TASK STATEMENT: Keep the text of the data exactly as it is and omit each picture from the copy.

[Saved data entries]
-----

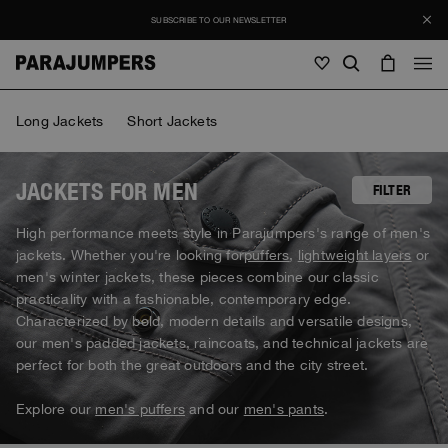
SUBSCRIBE TO OUR NEWSLETTER
Men
Long Jackets
Short Jackets
Men
Women
Young
Women
JACKETS FOR MEN
FILTER
View all
High performance meets style in Parajumpers's range of men's
Young
jackets. Whether you're looking for
puffers
,
lightweight layers
or
Jackets
View all
men's winter jackets, these pieces combine our classic
View all
practicality with a fashionable, contemporary edge.
Puffers
Bags & Backpacks
Masterpiece
SALE
Characterized by bold, modern details and versatile designs,
Jackets
View all
Hybrids
our men's padded jackets, raincoats, and technical jackets are
Hats
Icons
Puffers
perfect for both the great outdoors and the city street.
Bags & Backpacks
Masterpiece
Journal
Bomber
Invisible Cities
Hybrids
View all
Hats
Explore our
men's puffers
and our
men's pants
.
Icons
Knitwear
Everyday Wear
Stories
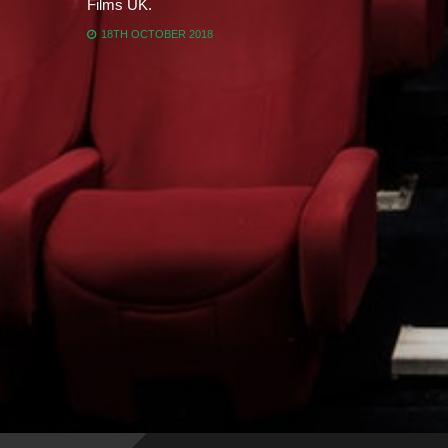
Films UK.
18TH OCTOBER 2018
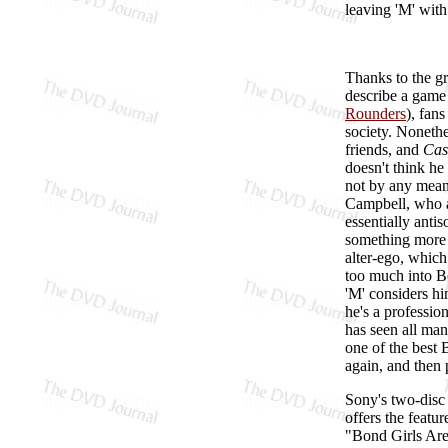
leaving 'M' with
Thanks to the g
describe a game 
Rounders
), fan
society. Nonethe
friends, and
Cas
doesn't think he
not by any means
Campbell, who 
essentially anti
something more 
alter-ego, which
too much into Bo
'M' considers hi
he's a professio
has seen all man
one of the best 
again, and then 
Sony's two-disc
offers the featu
"Bond Girls Are 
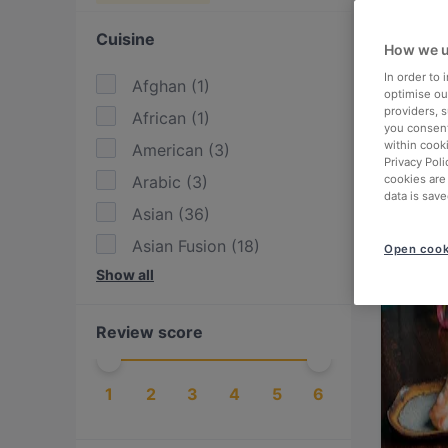
Cuisine
How we u
In order to
Afghan
(
1
)
optimise our
providers, 
African
(
1
)
you consent
within cook
American
(
3
)
Privacy Poli
Arabic
(
3
)
cookies are
data is save
Asian
(
36
)
Asian Fusion
(
18
)
Open cook
Show all
BBQ
(
5
)
Burgers
(
8
)
Review score
Cake & Coffee
(
8
)
Cantonese
(
1
)
1
2
3
4
5
6
Chinese
(
2
)
Dim Sum
(
1
)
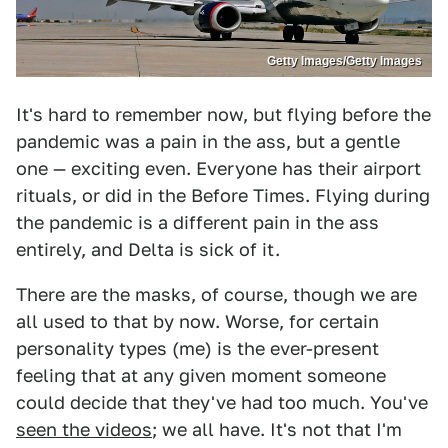
Getty Images/Getty Images
It's hard to remember now, but flying before the
pandemic was a pain in the ass, but a gentle
one — exciting even. Everyone has their airport
rituals, or did in the Before Times. Flying during
the pandemic is a different pain in the ass
entirely, and Delta is sick of it.
There are the masks, of course, though we are
all used to that by now. Worse, for certain
personality types (me) is the ever-present
feeling that at any given moment someone
could decide that they've had too much. You've
seen the videos
; we all have. It's not that I'm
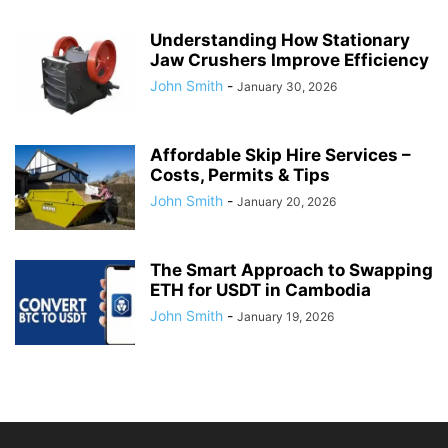
Understanding How Stationary
Jaw Crushers Improve Efficiency
John Smith
-
January 30, 2026
Affordable Skip Hire Services –
Costs, Permits & Tips
John Smith
-
January 20, 2026
The Smart Approach to Swapping
ETH for USDT in Cambodia
John Smith
-
January 19, 2026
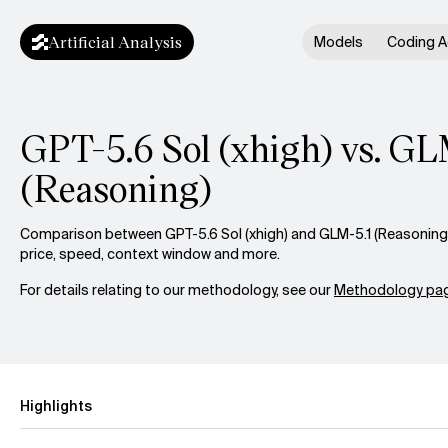
Artificial Analysis
Models
Coding A
GPT-5.6 Sol (xhigh) vs. GL
(Reasoning)
Comparison between GPT-5.6 Sol (xhigh) and GLM-5.1 (Reasoning) 
price, speed, context window and more.
For details relating to our methodology, see our
Methodology pag
Highlights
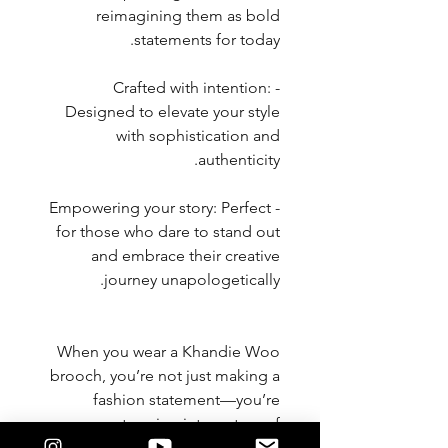
reimagining them as bold
statements for today.
- Crafted with intention:
Designed to elevate your style
with sophistication and
authenticity.
- Empowering your story: Perfect
for those who dare to stand out
and embrace their creative
journey unapologetically.
When you wear a Khandie Woo
brooch, you’re not just making a
fashion statement—you’re
stepping into a story of
innovation, individuality, and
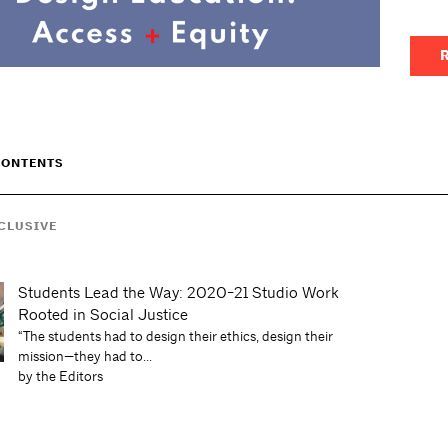
R
CONTENTS
CLUSIVE
Students Lead the Way: 2020-21 Studio Work
Rooted in Social Justice
“The students had to design their ethics, design their
mission—they had to...
by the Editors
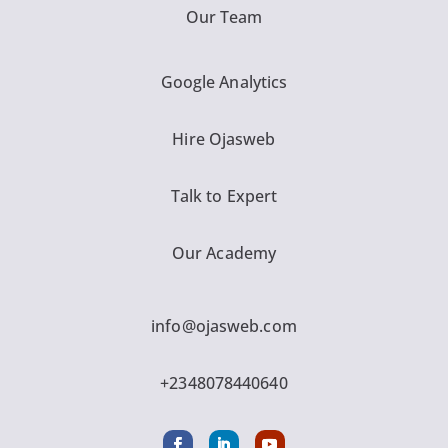
Our Team
Google Analytics
Hire Ojasweb
Talk to Expert
Our Academy
info@ojasweb.com
+2348078440640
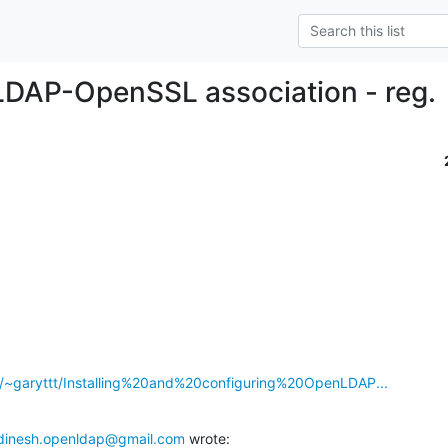
DAP-OpenSSL association - reg.
g/~garyttt/Installing%20and%20configuring%20OpenLDAP...
dinesh.openldap@gmail.com
 wrote:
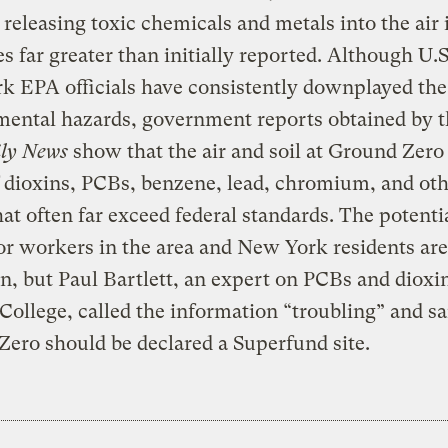
 releasing toxic chemicals and metals into the air 
es far greater than initially reported. Although U.
k EPA officials have consistently downplayed the
mental hazards, government reports obtained by 
ily News
show that the air and soil at Ground Zero
f dioxins, PCBs, benzene, lead, chromium, and ot
hat often far exceed federal standards. The potenti
for workers in the area and New York residents are
 but Paul Bartlett, an expert on PCBs and dioxin
ollege, called the information “troubling” and sa
ero should be declared a Superfund site.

-----

ANSWER TO THE PROBLEM:
SUBSCRIBE TO OUR NEWSLETTER
Men
Long Jackets
Short Jackets
Men
Women
Young
Women
JACKETS FOR MEN
FILTER
View all
High performance meets style in Parajumpers's range of men's
Young
jackets. Whether you're looking for
puffers
,
lightweight layers
or
Jackets
View all
men's winter jackets, these pieces combine our classic
View all
practicality with a fashionable, contemporary edge.
Puffers
Bags & Backpacks
Masterpiece
SALE
Characterized by bold, modern details and versatile designs,
Jackets
View all
Hybrids
our men's padded jackets, raincoats, and technical jackets are
Hats
Icons
Puffers
perfect for both the great outdoors and the city street.
Bags & Backpacks
Masterpiece
Journal
Bomber
Invisible Cities
Hybrids
View all
Hats
Explore our
men's puffers
and our
men's pants
.
Icons
Knitwear
Everyday Wear
Stories
Films UK.
18TH OCTOBER 2018
leaving 'M' with
Thanks to the g
describe a game 
Rounders
), fan
society. Nonethe
friends, and
Cas
doesn't think he
not by any means
Campbell, who 
essentially anti
something more 
alter-ego, which
too much into Bo
'M' considers hi
he's a professio
has seen all man
one of the best 
again, and then 
Sony's two-disc
offers the featu
"Bond Girls Are 
Cuisine
How we u
In order to
Afghan
(
1
)
optimise our
providers, 
African
(
1
)
you consent
within cook
American
(
3
)
Privacy Poli
Arabic
(
3
)
cookies are
data is save
Asian
(
36
)
Asian Fusion
(
18
)
Open cook
Show all
BBQ
(
5
)
Burgers
(
8
)
Review score
Cake & Coffee
(
8
)
Cantonese
(
1
)
1
2
3
4
5
6
Chinese
(
2
)
Dim Sum
(
1
)
Getty Images/Getty Images
It's hard to remember now, but flying before the
pandemic was a pain in the ass, but a gentle
one — exciting even. Everyone has their airport
rituals, or did in the Before Times. Flying during
the pandemic is a different pain in the ass
entirely, and Delta is sick of it.
There are the masks, of course, though we are
all used to that by now. Worse, for certain
personality types (me) is the ever-present
feeling that at any given moment someone
could decide that they've had too much. You've
seen the videos
; we all have. It's not that I'm
Understanding How Stationary
Jaw Crushers Improve Efficiency
John Smith
-
January 30, 2026
Affordable Skip Hire Services –
Costs, Permits & Tips
John Smith
-
January 20, 2026
The Smart Approach to Swapping
ETH for USDT in Cambodia
John Smith
-
January 19, 2026
Artificial Analysis
Models
Coding A
GPT-5.6 Sol (xhigh) vs. GL
(Reasoning)
Comparison between GPT-5.6 Sol (xhigh) and GLM-5.1 (Reasoning) 
price, speed, context window and more.
For details relating to our methodology, see our
Methodology pag
Highlights
reimagining them as bold
statements for today.
- Crafted with intention:
Designed to elevate your style
with sophistication and
authenticity.
- Empowering your story: Perfect
for those who dare to stand out
and embrace their creative
journey unapologetically.
When you wear a Khandie Woo
brooch, you’re not just making a
fashion statement—you’re
stepping into a story of
innovation, individuality, and
R
CONTENTS
CLUSIVE
Students Lead the Way: 2020-21 Studio Work
Rooted in Social Justice
“The students had to design their ethics, design their
mission—they had to...
by the Editors
Our Team
Google Analytics
Hire Ojasweb
Talk to Expert
Our Academy
info@ojasweb.com
+2348078440640
DAP-OpenSSL association - reg.
g/~garyttt/Installing%20and%20configuring%20OpenLDAP...
dinesh.openldap@gmail.com
 wrote:
 releasing toxic chemicals and metals into the air 
es far greater than initially reported. Although U.
k EPA officials have consistently downplayed the
mental hazards, government reports obtained by 
ily News
show that the air and soil at Ground Zero
f dioxins, PCBs, benzene, lead, chromium, and ot
hat often far exceed federal standards. The potenti
for workers in the area and New York residents are
 but Paul Bartlett, an expert on PCBs and dioxin
ollege, called the information “troubling” and sa
ero should be declared a Superfund site.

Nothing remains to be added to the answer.